CHALLENGE A: Return the lines of the listing unchanged, starting at the line that contains "pose: elev=131.2 azim=296.5" and ending with the last line of the listing, both included. Leave the pictures out.

PASSAGE:
■ ■ ■ ■ ■ ■ ■

In the Greenbelt village I scan the Charity Store selection of books and albums. The latter are a motley selection of middle-of-the-road and teeny-bop items which even if they hadn't got sleeves damaged in the rain don't warrant the £1 each selling price. Not a Christian artist to be seen - save for a worse-for-wear Rick Wakeman.
I catch a Mainstage song from those acoustic pop survivors The Proclaimers. I'd interviewed the Scottish brothers when they played Greenbelt in 1994. That year I'd been commissioned by NME to write a report on Greenbelt. As it turned out, NME never published my Greenbelt piece because Alan Lewis, the editor who'd commissioned it, was on holiday when my copy arrived and his assistant editor left in charge HATED anything to do with Christians. But I still remember that interview with the Reid brothers when they told me they weren't believers but were interested in the origins of the Labour Party formed by Christians appalled by society's treatment of the poor and oppressed. I had intended to stay for the whole Proclaimers' set but with nowhere to sit and my trainers letting in copious amounts of water I leave after one song and head back to the Press Office.

■ ■ ■ ■ ■ ■ ■

CHALLENGE B: Retype the Greenbelt passage word for word.

Raw records

■ ■ ■ ■ ■ ■ ■

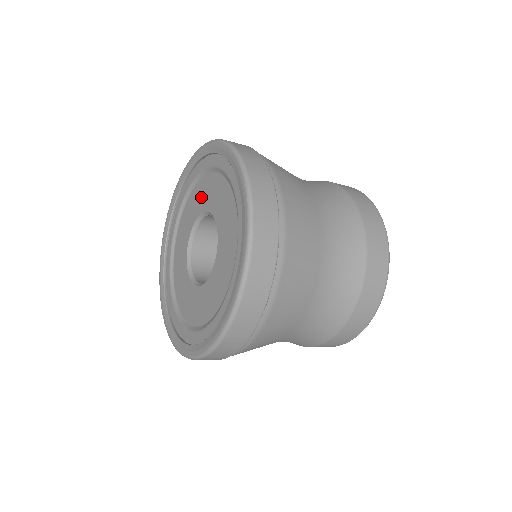
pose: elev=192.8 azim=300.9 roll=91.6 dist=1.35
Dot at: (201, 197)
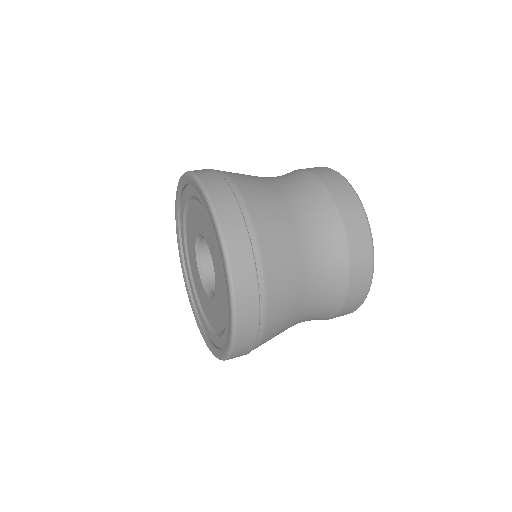
Dot at: (192, 225)
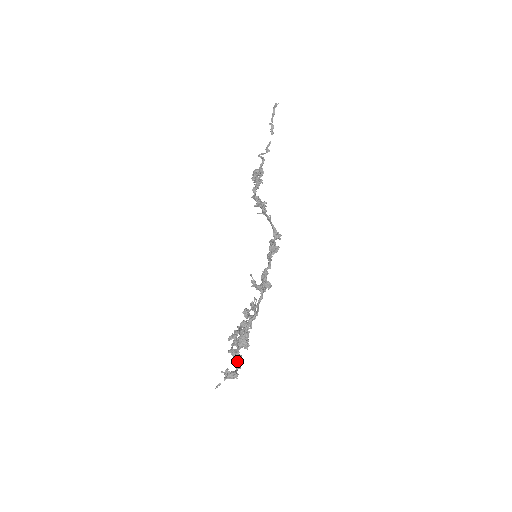
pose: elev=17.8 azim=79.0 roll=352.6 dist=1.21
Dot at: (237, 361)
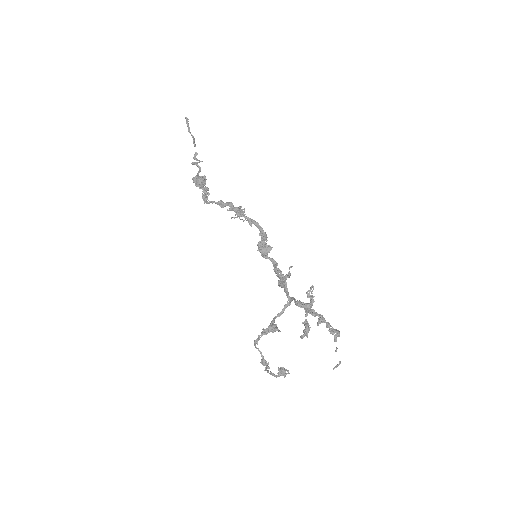
Dot at: (263, 363)
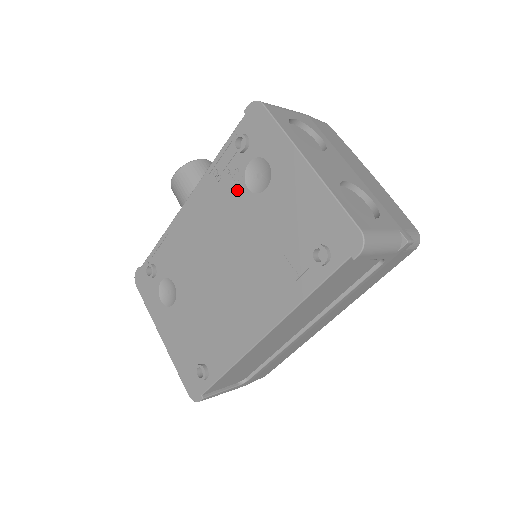
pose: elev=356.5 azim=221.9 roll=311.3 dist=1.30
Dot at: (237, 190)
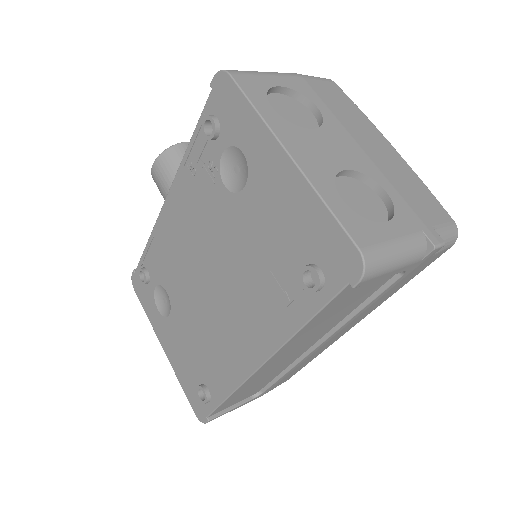
Dot at: (214, 188)
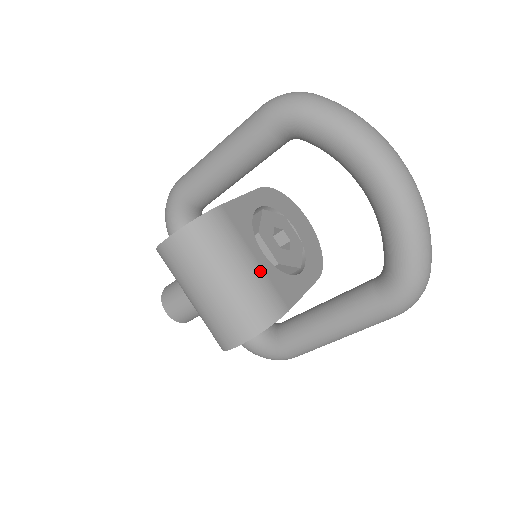
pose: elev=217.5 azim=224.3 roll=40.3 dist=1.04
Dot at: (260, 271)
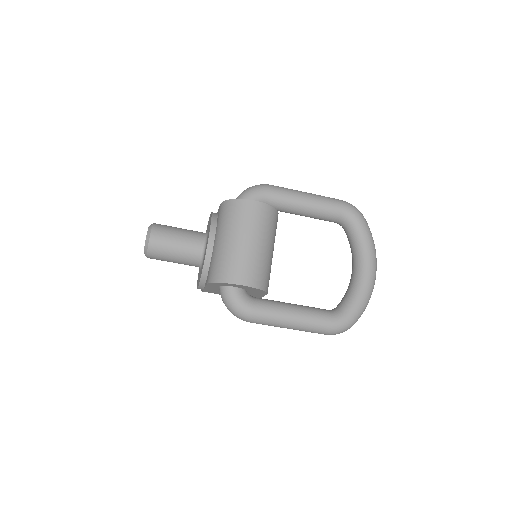
Dot at: occluded
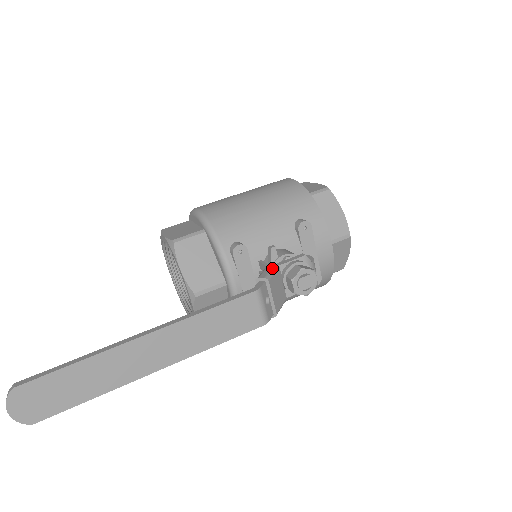
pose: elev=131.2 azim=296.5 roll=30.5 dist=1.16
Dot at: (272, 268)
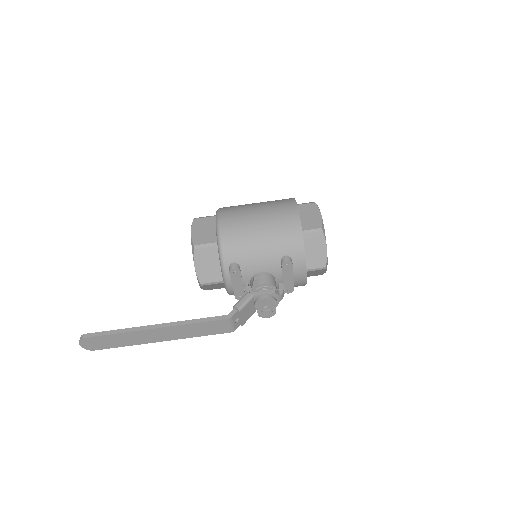
Dot at: (247, 300)
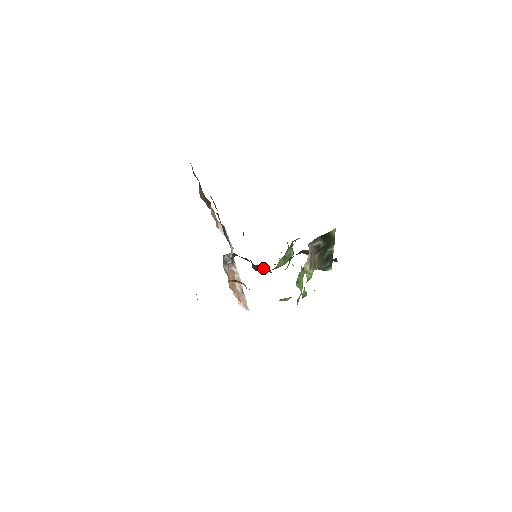
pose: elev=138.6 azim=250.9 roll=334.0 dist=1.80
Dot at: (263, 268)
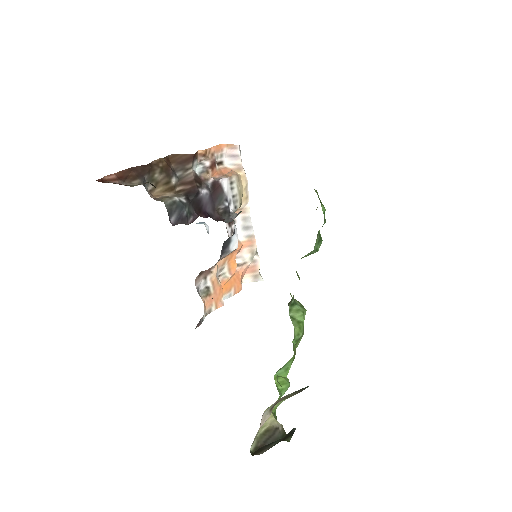
Dot at: occluded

■ ■ ■ ■ ■ ■ ■

EXERCISE OUTPUT A:
pose: elev=131.2 azim=296.5 roll=30.5 dist=1.16
Dot at: (272, 268)
Dot at: (247, 300)
pose: elev=138.6 azim=250.9 roll=334.0 dist=1.80
Dot at: (263, 268)
Dot at: occluded

EXERCISE OUTPUT B:
In the Greenbelt village I scan the Charity Store selection of books and albums. The latter are a motley selection of middle-of-the-road and teeny-bop items which even if they hadn't got sleeves damaged in the rain don't warrant the £1 each selling price. Not a Christian artist to be seen - save for a worse-for-wear Rick Wakeman.
I catch a Mainstage song from those acoustic pop survivors The Proclaimers. I'd interviewed the Scottish brothers when they played Greenbelt in 1994. That year I'd been commissioned by NME to write a report on Greenbelt. As it turned out, NME never published my Greenbelt piece because Alan Lewis, the editor who'd commissioned it, was on holiday when my copy arrived and his assistant editor left in charge HATED anything to do with Christians. But I still remember that interview with the Reid brothers when they told me they weren't believers but were interested in the origins of the Labour Party formed by Christians appalled by society's treatment of the poor and oppressed. I had intended to stay for the whole Proclaimers' set but with nowhere to sit and my trainers letting in copious amounts of water I leave after one song and head back to the Press Office.